____ Supplied data
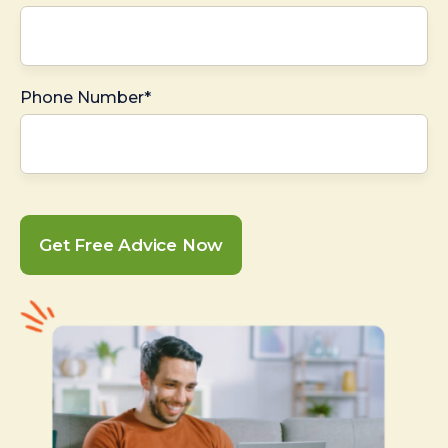
Phone Number*
Get Free Advice Now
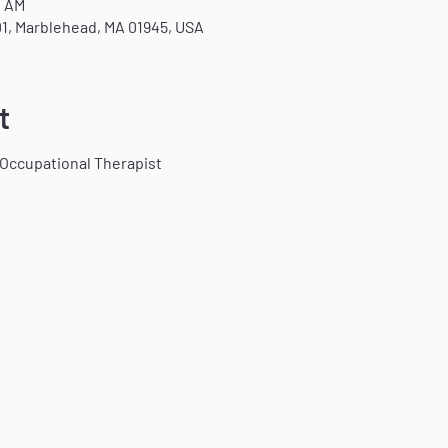
0 AM
1, Marblehead, MA 01945, USA
t
 Occupational Therapist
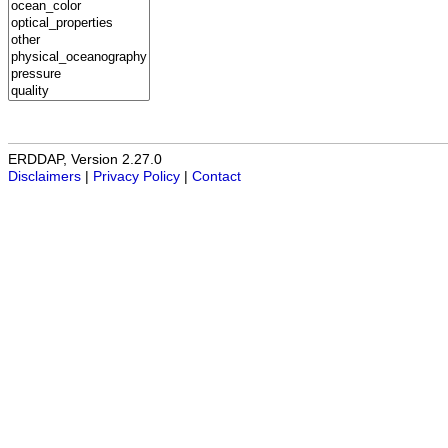
ERDDAP, Version 2.27.0
Disclaimers
|
Privacy Policy
|
Contact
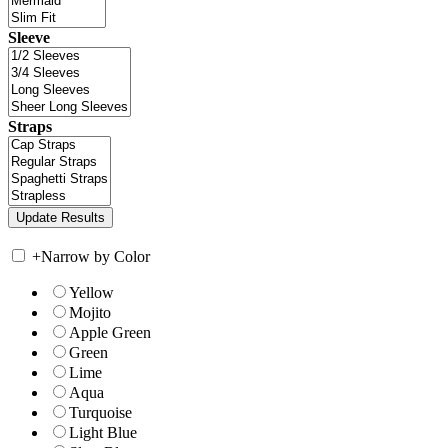
Sleeve
Straps
+
Narrow by Color
Yellow
Mojito
Apple Green
Green
Lime
Aqua
Turquoise
Light Blue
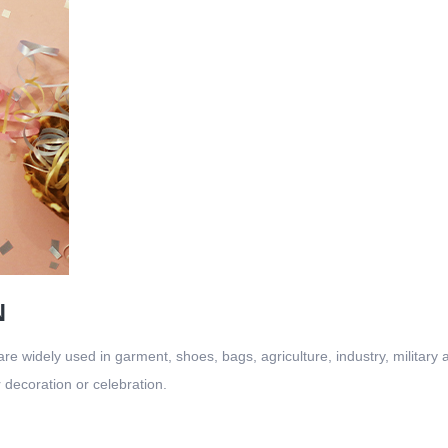
N
re widely used in garment, shoes, bags, agriculture, industry, military 
or decoration or celebration.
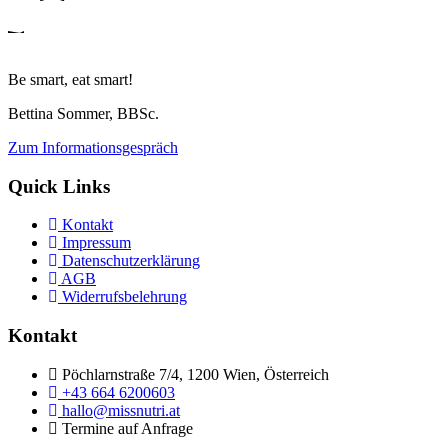
Be smart, eat smart!
Bettina Sommer, BBSc.
Zum Informationsgespräch
Quick Links
Kontakt
Impressum
Datenschutzerklärung
AGB
Widerrufsbelehrung
Kontakt
Pöchlarnstraße 7/4, 1200 Wien, Österreich
+43 664 6200603
hallo@missnutri.at
Termine auf Anfrage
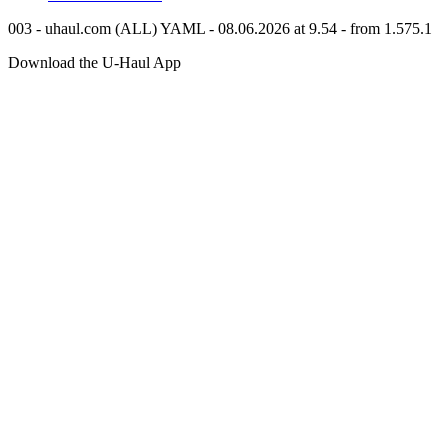
003 - uhaul.com (ALL) YAML - 08.06.2026 at 9.54 - from 1.575.1
Download the
U-Haul
App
________
* [Assignment]: Write out the text of all the material again, swapping "Light Blue" for "Sky Blue" and changing nothing else. Leave out the pictures.

* [Answer below]:
Phone Number*
Get Free Advice Now
0 AM
1, Marblehead, MA 01945, USA
t
 Occupational Therapist
ERDDAP, Version 2.27.0
Disclaimers
|
Privacy Policy
|
Contact
Sleeve
Straps
+
Narrow by Color
Yellow
Mojito
Apple Green
Green
Lime
Aqua
Turquoise
Sky Blue
N
re widely used in garment, shoes, bags, agriculture, industry, military 
or decoration or celebration.
Be smart, eat smart!
Bettina Sommer, BBSc.
Zum Informationsgespräch
Quick Links
Kontakt
Impressum
Datenschutzerklärung
AGB
Widerrufsbelehrung
Kontakt
Pöchlarnstraße 7/4, 1200 Wien, Österreich
+43 664 6200603
hallo@missnutri.at
Termine auf Anfrage
003 - uhaul.com (ALL) YAML - 08.06.2026 at 9.54 - from 1.575.1
Download the
U-Haul
App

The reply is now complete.